Come riconoscere le bacche tardo estive e autunnali spontanee velenose
Riconoscere le bacche autunnali delle piante spontanee tossiche o velenose.
Un lettore di greenMe ha posto un quesito su una foto, fatta in questo periodo, sull’identificazione di bacche e relativa foglia trovate durante una passeggiata. Io, pur botanica di professione, ho scambiato i frutti del Tamaro (Tamus communis) per quelli della Salsapariglia (Smilax aspera). Mmmh, si somigliano molto, ma non sono la stessa pianta, ed è inutile dare la colpa solo alla foto poco chiara… Mi rendo conto aver posto più attenzione alla foglia che al frutto, e che dato che sono entrambe velenose, non mi sono soffermata troppo ad osservare le loro bacche. Ho avuto fretta. Una lezione ogni tanto serve a ricordare che non si può determinare le piante, non tutte almeno, con un colpo d’occhio e alla leggera, soprattutto se non c’è il fiore. Quindi… urge un bel ripassino sui frutti di fine estate e autunnali, che spero sia utile anche a voi, dato che boschi si riempiono di bacche colorate, alcune eduli, altre velenose.

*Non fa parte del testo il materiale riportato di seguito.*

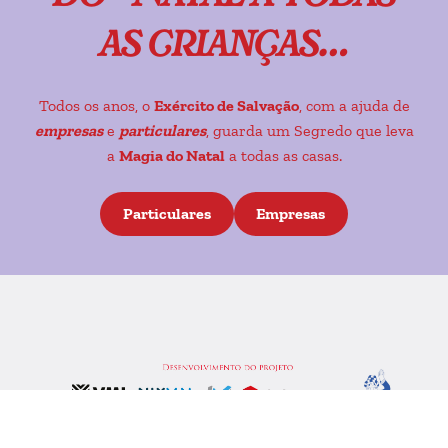
as crianças…
Todos os anos, o
Exército de Salvação
, com a ajuda de
empresas
e
particulares
, guarda um Segredo que leva
a
Magia do Natal
a todas as casas.
Particulares
Empresas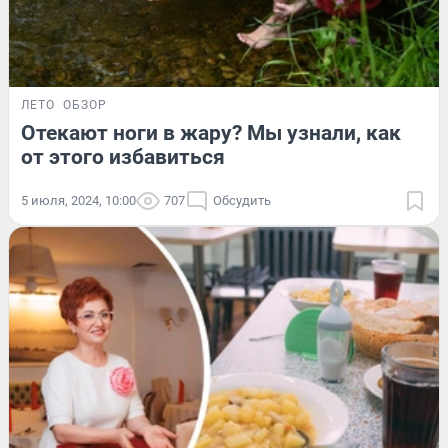
ЛЕТО
ОБЗОР
Отекают ноги в жару? Мы узнали, как
от этого избавиться
5 июля, 2024, 10:00
707
Обсудить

Bacche di piante autoctone tossiche e velenose
(clicca sul nome scientifico per avere più informazioni)
Salsapariglia (Smilax aspera): è una piccola erba rampicante spinosetta, una monocotiledone come l’aglio e gli iris per intenderci. Le sue bacche mature sono rosso vivo e ci arrivano passando dal verde, al giallo, all’arancio. I più esperti raccolgono in primavera i suoi getti come gli asparagi, ma il consiglio generale che do è quello di evitare questa pianta per la sua tossicità.

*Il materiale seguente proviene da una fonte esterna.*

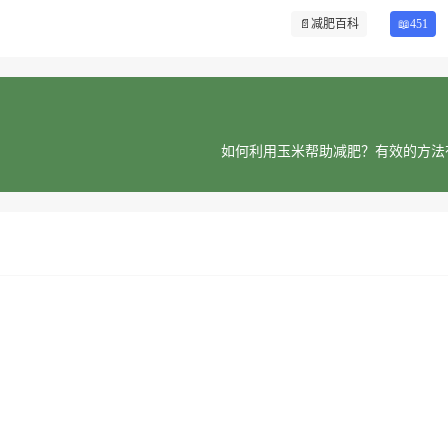
📄
减肥百科
📖451
如何利用玉米帮助减肥？有效的方法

Tamaro (Tamus communis) anche questa è una pianta erbacea rampicante, ma essendo una dicotiledone, le nervature delle sue foglie sono “normali” ovvero si diramano da una nervatura centrale. Le sue bacche sono riunite in gruppi che li fanno somigliare a grappoli. Le bacche rosse sono velenose e non vanno assolutamente consumate. Anche i giovani germogli della pianta sono raccolti come gli asparagi.
Caprifoglio, madreselva (Lonicera caprifolium): un’altra pianta rampicante, legnosa questa volta, capace di “strangolare” le piante che utilizza come supporto. I suoi fiori profumatissimi le hanno fatto guadagnare un posto d’onore nei giardini, e da bambina avevo una voglia di assaggiare le piccole bacche rosse o arancio che spuntavano in autunno…per fortuna non l’ho mai fatto, sono velenose.
Berretta del prete, fusaggine (Euonymus europaeus ) è un arbusto che io ho sempre trovato nei prati stabili di pianura, oppure nei boschi del sud Italia. Tutte le parti della pianta sono velenose e i frutti non sono vere e proprie bacche, ma si aprono a mostrare dei semi carnosi: l’ingestione di pochi dei bellissimi semi può risultare mortale, agendo come purgativo violento. Per via esterna, il decotto della pianta è disinfettante e tiene lontani e parassiti. Velenosissima.
Sorbo degli uccellatori (Sorbus aucuparia): ecco un albero dalle bellissime bacche arancio vivo. L’ho messo tra le piante velenose, perché se non sono trasformati con la cottura, i frutti sono tossici, soprattutto per il contenuto di acido cianidrico e per la presenza di sostanze lassative. Non capisco chi dice di consumarlo cotto per sfruttare la vitamina C che contiene, quando la vitamina C è termolabile e sparisce con la cottura.
Piracanta (Pyrachanta coccinea): anche se si trova spesso nei giardini come ornamentale, la piracanta è una pianta spontanea e a volte le sue bacche arancioni colorano i boschi. Sono amare e astringenti, non commestibili da crude, un po’ come il sorbo qui sopra. I semi sono velenosissimi e contengono glicosidi cianogenetici: meglio eliminarli se volete seguire alcune ricette che ho trovato in rete e farne conserve. Io evito.